By April 1984 sales were running about $80,000 per month. Dell dropped out of college and
formed a company, PCs Ltd., to sell both PC components and PCs under the brand name PCs
Limited. He obtained his PCs by buying retailers' surplus stocks at cost, then powering
them up with graphics cards, hard disks, and memory before reselling them. His strategy
was to sell directly to end users; by eliminating the retail markup, Dell's new company
was able to sell IBM clones (machines that copied the functioning of IBM PCs using the
same or similar components) at about 40 percent below the price of an IBM PC. The price
discounting strategy was successful, attracting price-conscious buyers and producing rapid
growth. By 1985, the company was assembling its own PC designs with a few people working
on six-foot tables. The company had 40 employees, and Michael Dell worked 18-hour days,
often sleeping on a cot in his office. By the end of fiscal 1986, sales had reached $33

During the next several years, however, PCs Ltd. was hampered by a lack of money, people,
and resources. Michael Dell sought to refine the company's business model, add needed
production capacity, and build a bigger, deeper management staff and corporate
infrastructure while at the same time keeping costs low. The company was renamed Dell
Computer in 1987, and the first international offices were opened that same year. In 1988
Dell added a sales force to serve large customers, began selling to government agencies,
and became a public company—raising $34.2 million in its first offering of common stock.
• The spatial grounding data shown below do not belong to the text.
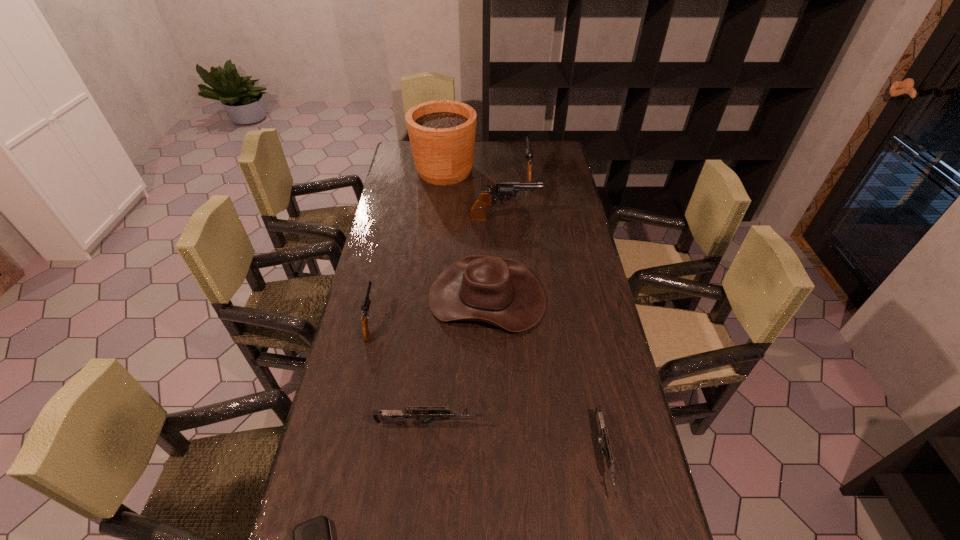
The width and height of the screenshot is (960, 540). Find the location of `vacant space located along the barrel of the fifth tallest object`. vacant space located along the barrel of the fifth tallest object is located at coordinates (385, 256).

Identify the location of free space located 0.210m aimed along the barrel of the bigger grey gun. (564, 424).

The image size is (960, 540). Find the location of `vacant area situated 0.060m aimed along the barrel of the shortest gun`. vacant area situated 0.060m aimed along the barrel of the shortest gun is located at coordinates (619, 533).

The height and width of the screenshot is (540, 960). I want to click on flowerpot positioned at the far edge, so click(x=442, y=133).

At what (x,y) coordinates should I click in order to perform the action: click on gun situated at the far edge. Please return your answer as a coordinate pair (x, y). Looking at the image, I should click on (528, 152).

Find the location of a particular element. This screenshot has width=960, height=540. flowerpot that is at the left edge is located at coordinates (442, 133).

Where is `object that is at the far left corner`? object that is at the far left corner is located at coordinates (442, 133).

The width and height of the screenshot is (960, 540). In the image, there is a desktop. Identify the location of vacant region at the far edge. (509, 160).

The image size is (960, 540). Identify the location of free space at the left edge. click(x=407, y=194).

The image size is (960, 540). Find the location of `free space at the right edge of the desktop`. free space at the right edge of the desktop is located at coordinates (583, 437).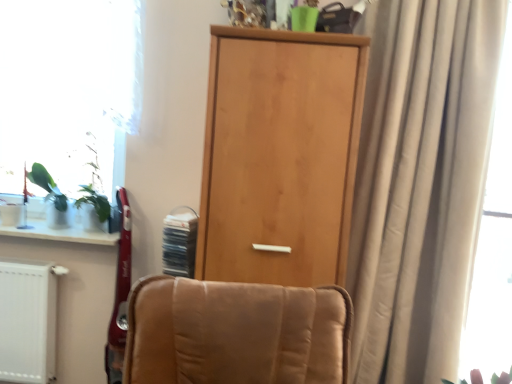
Question: Is beige fabric curtain at right far away from light wood door at center?

Choices:
 (A) no
 (B) yes

Answer: (A)

Question: From the image's perspective, is beige fabric curtain at right beneath light wood door at center?

Choices:
 (A) yes
 (B) no

Answer: (A)

Question: Is light wood door at center at the back of beige fabric curtain at right?

Choices:
 (A) no
 (B) yes

Answer: (A)

Question: Is beige fabric curtain at right to the right of light wood door at center from the viewer's perspective?

Choices:
 (A) no
 (B) yes

Answer: (B)

Question: Is beige fabric curtain at right oriented towards light wood door at center?

Choices:
 (A) no
 (B) yes

Answer: (A)

Question: Relative to light wood door at center, is white glossy window sill at lower left in front or behind?

Choices:
 (A) front
 (B) behind

Answer: (B)

Question: Is white glossy window sill at lower left spatially inside light wood door at center, or outside of it?

Choices:
 (A) inside
 (B) outside

Answer: (B)

Question: In terms of height, does white glossy window sill at lower left look taller or shorter compared to light wood door at center?

Choices:
 (A) tall
 (B) short

Answer: (B)

Question: From the image's perspective, is white glossy window sill at lower left positioned above or below light wood door at center?

Choices:
 (A) above
 (B) below

Answer: (B)

Question: Considering their positions, is transparent glass window at left located in front of or behind white glossy window sill at lower left?

Choices:
 (A) front
 (B) behind

Answer: (B)

Question: Is point (53, 46) positioned closer to the camera than point (96, 241)?

Choices:
 (A) farther
 (B) closer

Answer: (B)

Question: Is transparent glass window at left bigger or smaller than white glossy window sill at lower left?

Choices:
 (A) big
 (B) small

Answer: (A)

Question: Choose the correct answer: Is transparent glass window at left inside white glossy window sill at lower left or outside it?

Choices:
 (A) outside
 (B) inside

Answer: (A)

Question: Is beige fabric curtain at right taller or shorter than translucent fabric curtain at right?

Choices:
 (A) tall
 (B) short

Answer: (A)

Question: In the image, is beige fabric curtain at right positioned in front of or behind translucent fabric curtain at right?

Choices:
 (A) behind
 (B) front

Answer: (B)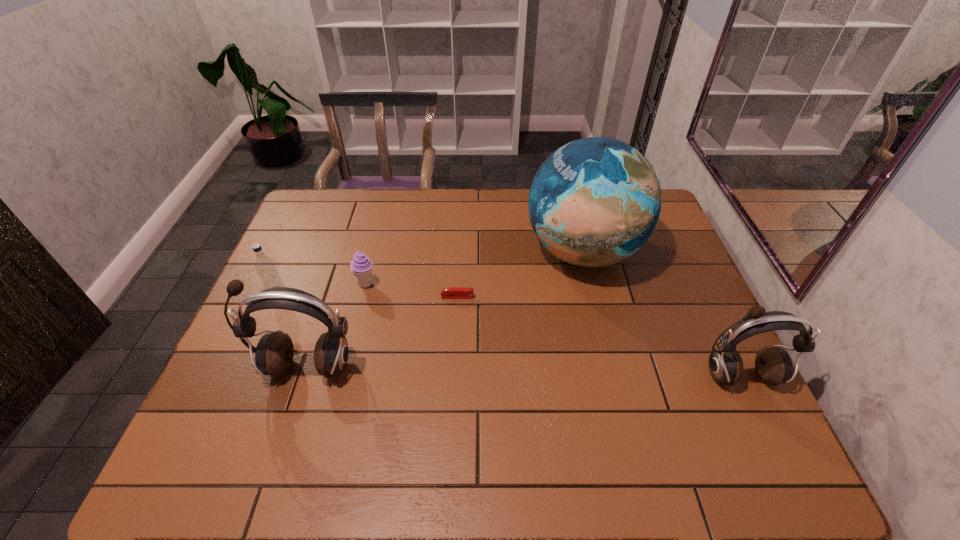
At what (x,y) coordinates should I click in order to perform the action: click on blank area in the image that satisfies the following two spatial constraints: 1. on the front side of the globe; 2. on the front-facing side of the stapler. Please return your answer as a coordinate pair (x, y). Looking at the image, I should click on (593, 297).

Identify the location of free space that satisfies the following two spatial constraints: 1. on the front-facing side of the stapler; 2. on the ear pads of the taller earphone. (454, 367).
Sales to large customers quickly became the dominant part of Dell's business. By 1990 Dell
Computer had sales of $388 million, a market share of 2-3 percent, and an R&D staff of
over 150 people. Michael Dell's vision was for Dell Computer to become one of the top
three PC companies.

Thinking its direct sales business would not grow fast enough, in 1990-93, the company
began distributing its computer products through Soft Warehouse Superstores (now CompUSA),
Staples (a leading office-products chain), Wal-Mart, Sam's Club, and Price Club (now
Price/Costco). Dell also sold PCs through Best Buy stores in 16 states and through Xerox
in 19 Latin American countries. But when the company learned how thin its margins were in
selling through such distribution channels, it realized it had made a mistake and withdrew
from selling to retailers and other intermediaries in 1994 to refocus on direct sales. At
the time, sales through retailers accounted for only about 2 percent of Dell's revenues.